Thursday, January 24, 2013

The Twos. I'm Terrible at Them.


It has been almost 16-months since my firstborn was a two-year-old.


During that stretch I had somehow managed to obliterate from my memory exactly how absurd living day-to-day with a two-year-old really is. But, with my second son now hitting the two-and-a-half year mark, I can safely say, like Celine Dion before me, It's All Coming Back, It's All Coming Back to Me Now!

Just this past week I have found myself on the receiving end of tantrums on the following subjects:

  • I lost the car you warned me I'd lose if I brought it to the store.
  • This hot chocolate - it's hot!
  • Make the baby stop looking at me!
  • I don't see any helicopters. I want to see one RIGHT NOW!!!
  • There is something in my nose! It's boogers!
One thing that is awfully familiar this time around is the sensation of being ground down into a fine powder by my two-year-old's seemingly unending stream of irrationality. As a result, I find myself at times rendered frozen by a fear of setting my toddler off by doing something upsetting like, for example, failing to produce appropriately-pleasing aircraft in the skies with my mind. Such anxiety can result in an overwhelming temptation to do pretty much anything in my power to avoid these recurring tempests.


When I had only one child, I was fairly good about resisting this impulse.
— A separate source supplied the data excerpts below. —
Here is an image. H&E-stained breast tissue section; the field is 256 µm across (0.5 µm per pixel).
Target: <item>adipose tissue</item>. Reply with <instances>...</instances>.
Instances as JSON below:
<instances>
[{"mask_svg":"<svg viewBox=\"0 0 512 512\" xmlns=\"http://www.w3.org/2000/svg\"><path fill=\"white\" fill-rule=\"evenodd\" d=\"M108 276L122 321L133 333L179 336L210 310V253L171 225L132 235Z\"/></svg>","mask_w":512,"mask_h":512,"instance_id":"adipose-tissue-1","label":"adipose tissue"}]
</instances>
I was consistent in my blank-facing of bad behavior, I used timeouts judiciously, and I had a zero-tolerance policy for hitting or biting.

And that worked pretty well.

But that two-year-old is now four, and I'm dealing with him and the aforementioned new two-year-old along with an 11-month-old baby. This set of circumstances is making me extremely vulnerable to succumbing to my two-year-old's shriekingly expressed will.


When I am trying, for example, to soothe the teething baby while making dinner as I simultaneously attempt to supervise my four-year-old as he tries out his new two-wheeler in the driveway, I often find that I lack the will to confront my two-year-old when I spy him walking by holding a butter knife that he has made off with from the silverware drawer.

This is NOT because I think it is advisable to have an armed toddler in the home. It is, rather, because I am weighing the hell storm that will reign down upon me in the midst of all else I am trying to accomplish should I attempt to pry it from his tiny paws.

So sometimes instead I give in to the small voice in my head that whispers soothingly,

"That knife your toddler has isn't even that sharp! Why make a big fuss?"


I DIDN'T SAY I WAS PROUD OF THIS, FOLKS, JUST THAT IT HAPPENS TO BE MY REALITY AT PRESENT!

Look, I don't recommend a policy of appeasement when it comes to handling the terrible twos, I'm merely admitting that I sometimes find myself guilty of pursuing one. And I can only hope that perhaps this admission will help you take heart that if you sometimes find yourself following the "path of peace" instead of the "path of sound parenting choices," you are not alone. 

Just last night my husband and I were struggling to get all three kids to bed. The baby was overtired and crabby, and our sons were coming down hard off an afternoon birthday party sugar rush. When I overheard my husband gently attempting to stop our two-year-old from banging a large hole in the wall of his bedroom with a hammer he'd stolen from the toolbox, my only reaction was to shout loudly,

"Please don't antagonize him! I can't deal with the consequences right now!"



Folks, when you have three kids sometimes the path of least resistance can be too tempting to ignore.